### Reading passage
* start *

“Will there be a school play I can be in? Do they have scouts in Ireland? Can I have my own room? Does this mean we can finally get a dog?”
Our kids were very excited when we told them last spring that we would be leaving Italy and moving to Dublin in the summer. They had visited Ireland many times, for Christmas, birthdays, funerals; they knew the parks and libraries, and they felt like they could really live there. And when we knew my husband's contract in Florence was due to end, it seemed like the right time for us to decide to give Ireland a go. Finally.
I left Ireland 23 years ago and I have lived abroad for longer than I lived there. I grew up in Dublin, but I’ve been a “grown up” in other places. Having met my Canadian husband after college in London we moved around with his career (US, Canada, Norway, Italy). So, out of the four of us, I was the only one qualified to know about what life in Ireland would be like. Or thought I was.
Many good things came to mind. Digging around in my own misty memories, I thought about how the kids would enjoy novelties like the panto, team sports (not part of the school system in Italy), a zoo in the same city, walking on Dun Laoghaire Pier any time we liked. And arts centres for kids, playgrounds better than many we’ve found in other countries, and the possibility of popping up to Belfast, now that it’s only two hours away with the motorway.

* end *

### Supplied material
* start *

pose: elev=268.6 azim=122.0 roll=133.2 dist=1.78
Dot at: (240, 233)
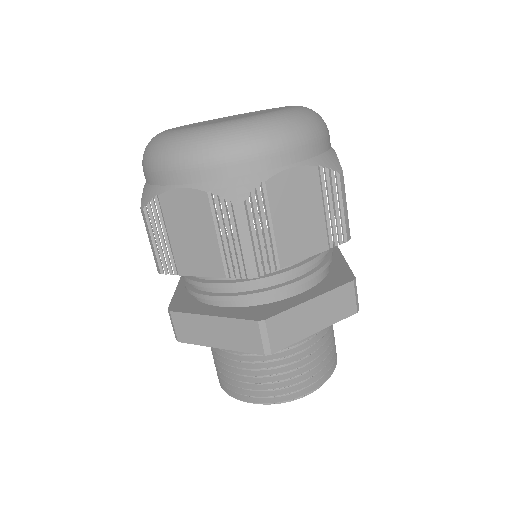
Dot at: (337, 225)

* end *

### Goal
Answer these questions about the moving-to-Dublin passage.
(a) In which city was the husband's contract due to end?
(b) How many years ago did the writer leave Ireland?
(c) How long does the trip to Belfast take now that there is a motorway?

### Output of the task
(a) Florence
(b) 23 years ago
(c) Two hours